Chicago Abolishes the Tampon Tax, Takes a Stand for All Who Menstruate
Source: AP
Source: AP

The bloody gift that is menstruation is enough of a hassle on its own, without the added burden of having to pay a tax for "non-necessary" items like tampons or pads. If you're tired of shelling out extra money each month for the "luxury" of not bleeding all over yourself, maybe consider going to Chicago. City officials there know what's up.

As part of a growing movement to end taxation on menstrual products, the Chicago City Council voted on Wednesday to remove the city's sales tax on tampons and sanitary napkins to "correct an unfairness to women," according to the Associated Press. The move will reclassify tampons and pads as medical necessities and cut the city's portion of sales tax on menstrual products, which are currently taxed at 10.25%. Overall, that will reduce the cost of tampons and the like by 1.25%. 

That number might be small, but it's not insignificant. Chicago's move could especially benefit low-income menstruating population, which tends to be disproportionately burdened by the additional cost of menstrual products. Jennifer Weiss-Wolf, a feminist activist and vice president for development at the Brennan Center for Justice, explained the powerful message behind the Council's vote.
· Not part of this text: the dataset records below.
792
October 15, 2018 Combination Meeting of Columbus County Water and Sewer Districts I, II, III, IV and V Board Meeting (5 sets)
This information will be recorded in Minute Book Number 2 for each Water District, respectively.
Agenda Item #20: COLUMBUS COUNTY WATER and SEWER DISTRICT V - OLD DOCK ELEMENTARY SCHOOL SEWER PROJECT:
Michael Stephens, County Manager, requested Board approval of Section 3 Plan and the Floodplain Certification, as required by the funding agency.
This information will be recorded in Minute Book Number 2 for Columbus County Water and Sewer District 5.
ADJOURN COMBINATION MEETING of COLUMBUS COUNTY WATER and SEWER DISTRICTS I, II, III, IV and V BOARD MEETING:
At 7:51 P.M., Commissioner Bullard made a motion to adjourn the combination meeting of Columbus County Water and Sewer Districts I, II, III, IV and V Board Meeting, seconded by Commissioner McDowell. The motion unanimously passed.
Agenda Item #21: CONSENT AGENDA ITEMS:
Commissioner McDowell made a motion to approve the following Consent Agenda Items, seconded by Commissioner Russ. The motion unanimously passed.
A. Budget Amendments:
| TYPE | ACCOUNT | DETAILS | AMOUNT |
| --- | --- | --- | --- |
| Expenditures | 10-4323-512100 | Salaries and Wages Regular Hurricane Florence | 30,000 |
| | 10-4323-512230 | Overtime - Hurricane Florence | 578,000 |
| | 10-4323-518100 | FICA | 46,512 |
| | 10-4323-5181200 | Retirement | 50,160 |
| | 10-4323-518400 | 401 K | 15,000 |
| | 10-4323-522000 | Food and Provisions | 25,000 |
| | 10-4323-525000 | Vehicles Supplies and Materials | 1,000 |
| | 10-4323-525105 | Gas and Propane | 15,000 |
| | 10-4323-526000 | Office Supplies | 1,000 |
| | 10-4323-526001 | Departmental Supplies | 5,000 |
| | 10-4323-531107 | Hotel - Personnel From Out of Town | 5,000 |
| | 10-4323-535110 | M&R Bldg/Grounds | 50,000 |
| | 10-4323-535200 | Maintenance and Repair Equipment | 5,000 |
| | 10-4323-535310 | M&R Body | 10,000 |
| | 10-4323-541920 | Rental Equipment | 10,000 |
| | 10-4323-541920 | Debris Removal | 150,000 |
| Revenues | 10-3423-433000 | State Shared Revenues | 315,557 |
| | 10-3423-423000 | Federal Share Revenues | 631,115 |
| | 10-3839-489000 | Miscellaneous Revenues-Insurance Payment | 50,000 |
"Chicago's decision is more symbolic than it is actual cash-in-hand for people, but every penny counts," Weiss-Wolf told Mic. "This has been a question of equity, discrimination and fairness. That's why the tax issue is being raised: Those for whom it's most challenging to afford [menstrual products] ... shouldn't face challenges to attaining education or doing their jobs because they don't have access to tampons or pads." 
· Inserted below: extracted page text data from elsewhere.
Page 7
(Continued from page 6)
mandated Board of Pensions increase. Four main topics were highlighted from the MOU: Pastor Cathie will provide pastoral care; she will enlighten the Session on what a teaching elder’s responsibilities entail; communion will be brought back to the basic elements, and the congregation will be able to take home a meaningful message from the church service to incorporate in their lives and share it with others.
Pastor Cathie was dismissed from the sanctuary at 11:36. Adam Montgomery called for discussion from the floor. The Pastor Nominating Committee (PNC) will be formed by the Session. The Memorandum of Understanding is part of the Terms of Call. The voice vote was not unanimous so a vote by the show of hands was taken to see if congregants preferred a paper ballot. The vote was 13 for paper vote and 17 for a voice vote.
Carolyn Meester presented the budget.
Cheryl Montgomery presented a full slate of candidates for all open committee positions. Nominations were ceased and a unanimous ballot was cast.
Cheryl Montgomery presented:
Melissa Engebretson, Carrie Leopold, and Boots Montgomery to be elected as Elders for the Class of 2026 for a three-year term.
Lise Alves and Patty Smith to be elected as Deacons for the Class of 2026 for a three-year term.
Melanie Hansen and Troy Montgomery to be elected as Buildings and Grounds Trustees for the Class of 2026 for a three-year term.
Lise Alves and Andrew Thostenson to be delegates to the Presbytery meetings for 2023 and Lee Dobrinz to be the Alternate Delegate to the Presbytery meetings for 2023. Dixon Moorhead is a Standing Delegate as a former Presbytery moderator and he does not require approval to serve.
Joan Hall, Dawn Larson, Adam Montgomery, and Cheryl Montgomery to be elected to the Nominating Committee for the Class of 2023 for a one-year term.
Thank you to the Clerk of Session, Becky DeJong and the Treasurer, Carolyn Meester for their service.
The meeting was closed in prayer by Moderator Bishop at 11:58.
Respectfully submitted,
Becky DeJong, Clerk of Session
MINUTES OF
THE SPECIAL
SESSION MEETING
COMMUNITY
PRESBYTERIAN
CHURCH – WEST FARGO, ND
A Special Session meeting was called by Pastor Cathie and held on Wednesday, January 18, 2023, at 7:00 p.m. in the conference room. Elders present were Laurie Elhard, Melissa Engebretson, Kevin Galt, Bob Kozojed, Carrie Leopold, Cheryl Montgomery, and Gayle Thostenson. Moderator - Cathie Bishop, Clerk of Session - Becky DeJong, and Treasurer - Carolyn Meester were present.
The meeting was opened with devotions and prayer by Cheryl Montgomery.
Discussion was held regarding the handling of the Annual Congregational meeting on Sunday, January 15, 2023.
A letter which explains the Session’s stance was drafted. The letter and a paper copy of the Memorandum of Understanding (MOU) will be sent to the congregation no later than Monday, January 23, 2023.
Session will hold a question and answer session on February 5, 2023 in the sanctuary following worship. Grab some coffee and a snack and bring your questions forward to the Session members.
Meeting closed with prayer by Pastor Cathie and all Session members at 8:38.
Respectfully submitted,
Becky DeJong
Indeed, the Chicago vote could also have far-reaching implications for the rest of the country. Only five states have already eliminated sales tax on menstrual products, and others, like Utah, have actively decided to keep the so-called "tampon tax" in place. 

However, several other states — including Illinois — are already considering legislation similar to Chicago's, and could be well on the way to exempting menstrual products as necessities this legislative session. On Tuesday, the New York State Assembly voted unanimously to rescind the state sales tax on tampons and pads, a measure the state Senate is expected to approve as well. (Additionally, New York City is taking the menstrual product equity revolution further, and will soon begin providing tampons and pads in some public schools.) 
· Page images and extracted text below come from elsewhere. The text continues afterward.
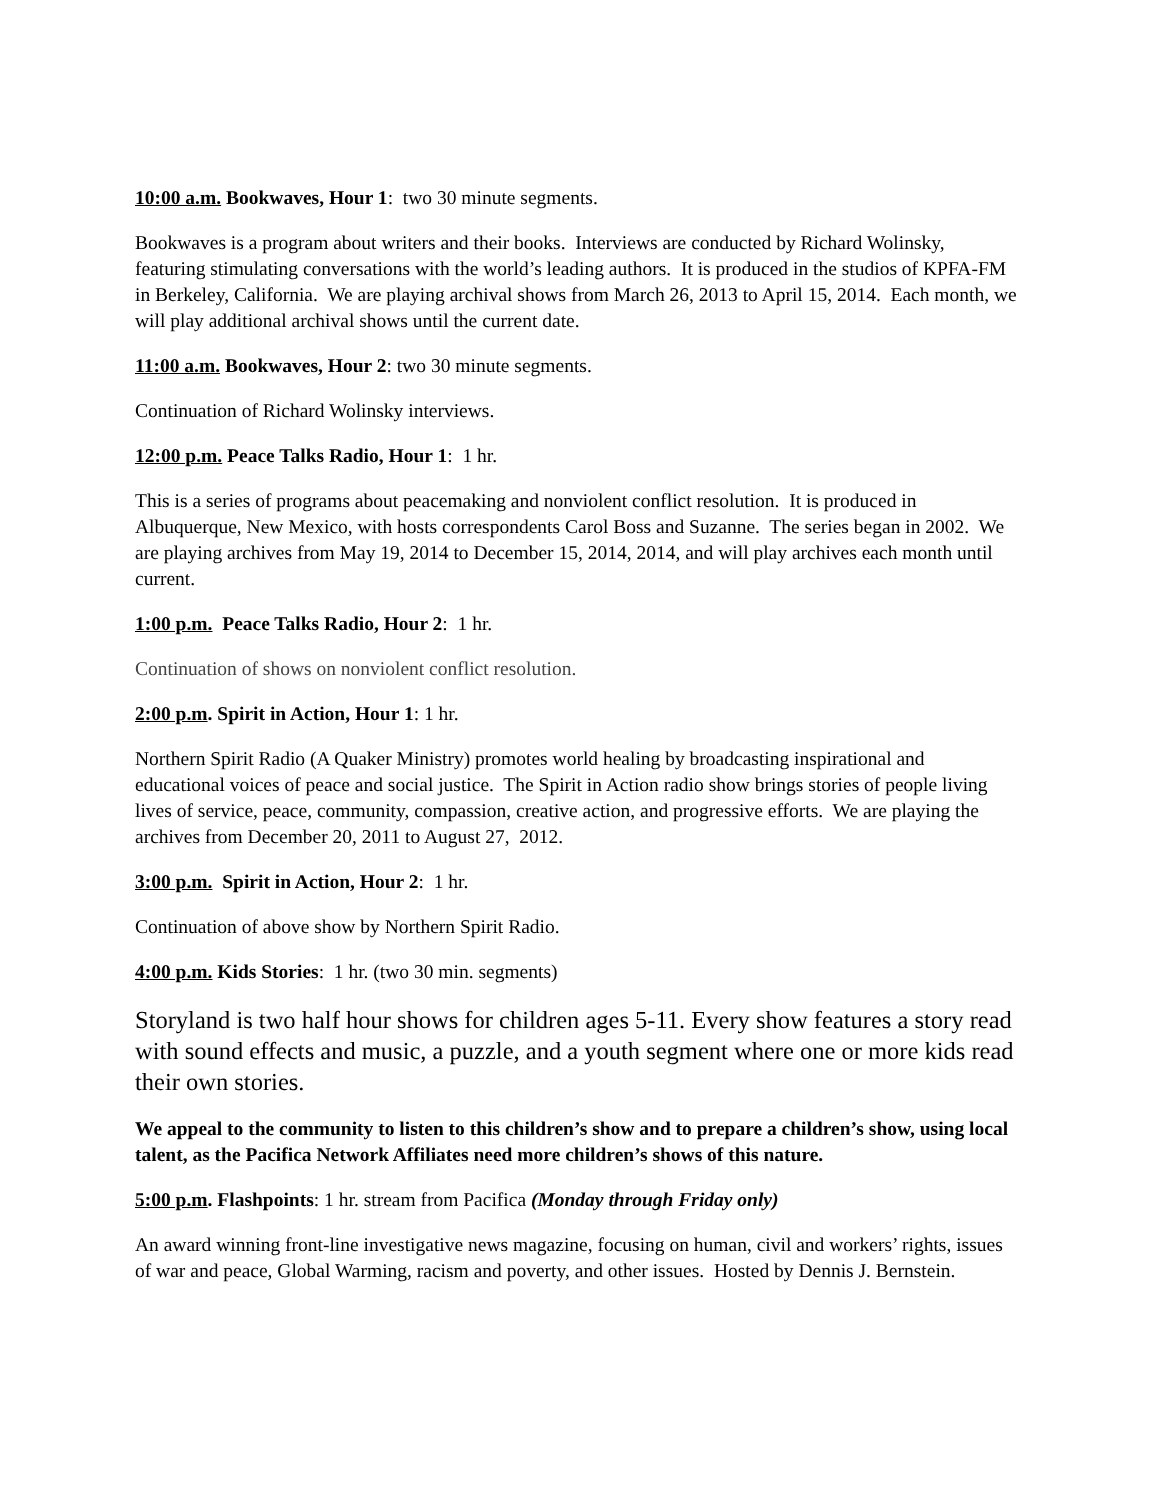10:00 a.m. Bookwaves, Hour 1: two 30 minute segments.
Bookwaves is a program about writers and their books. Interviews are conducted by Richard Wolinsky, featuring stimulating conversations with the world’s leading authors. It is produced in the studios of KPFA-FM in Berkeley, California. We are playing archival shows from March 26, 2013 to April 15, 2014. Each month, we will play additional archival shows until the current date.
11:00 a.m. Bookwaves, Hour 2: two 30 minute segments.
Continuation of Richard Wolinsky interviews.
12:00 p.m. Peace Talks Radio, Hour 1: 1 hr.
This is a series of programs about peacemaking and nonviolent conflict resolution. It is produced in Albuquerque, New Mexico, with hosts correspondents Carol Boss and Suzanne. The series began in 2002. We are playing archives from May 19, 2014 to December 15, 2014, 2014, and will play archives each month until current.
1:00 p.m. Peace Talks Radio, Hour 2: 1 hr.
Continuation of shows on nonviolent conflict resolution.
2:00 p.m. Spirit in Action, Hour 1: 1 hr.
Northern Spirit Radio (A Quaker Ministry) promotes world healing by broadcasting inspirational and educational voices of peace and social justice. The Spirit in Action radio show brings stories of people living lives of service, peace, community, compassion, creative action, and progressive efforts. We are playing the archives from December 20, 2011 to August 27, 2012.
3:00 p.m. Spirit in Action, Hour 2: 1 hr.
Continuation of above show by Northern Spirit Radio.
4:00 p.m. Kids Stories: 1 hr. (two 30 min. segments)
Storyland is two half hour shows for children ages 5-11. Every show features a story read with sound effects and music, a puzzle, and a youth segment where one or more kids read their own stories.
We appeal to the community to listen to this children’s show and to prepare a children’s show, using local talent, as the Pacifica Network Affiliates need more children’s shows of this nature.
5:00 p.m. Flashpoints: 1 hr. stream from Pacifica (Monday through Friday only)
An award winning front-line investigative news magazine, focusing on human, civil and workers’ rights, issues of war and peace, Global Warming, racism and poverty, and other issues. Hosted by Dennis J. Bernstein.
The push to end the tampon tax has increasingly become a nationwide movement, sending a message that many Americans, whether they menstruate or not, will no longer stand for dated, biased policies. Even President Barack Obama has come out against menstrual product taxation: In January, he told YouTube star Ingrid Nilsen he had "no idea why" states would make people who menstruate pay more for tampons, but surmised "it's because men were making the laws when those taxes were passed."

Other tampon tax opponents, like Weiss-Wolf, are inclined to agree. She told Mic the tax is "the central linchpin of so many issues of equity and equality in our society," and representative of gender inequality embedded in public policy. That's highlighted by the discrepancy between the items some states exempt from taxation: In California, which is currently considering ending its tampon tax, erectile dysfunction medication isn't taxed but menstrual products are. In Indiana, people can buy barbecued sunflower seeds tax-free, but not a box of Playtex. 

In that sense, opposing the tampon tax isn't simply about making menstrual products more affordable for those across the country who need them, but about ending inequities in the law. It's about ensuring equal opportunity for everyone who menstruates.

"[The tax] is a great tool for raising awareness about what it means not to be able to afford tampons," Weiss-Wolf said. "It's a question of fairness and discrimination. I want to see it in every state."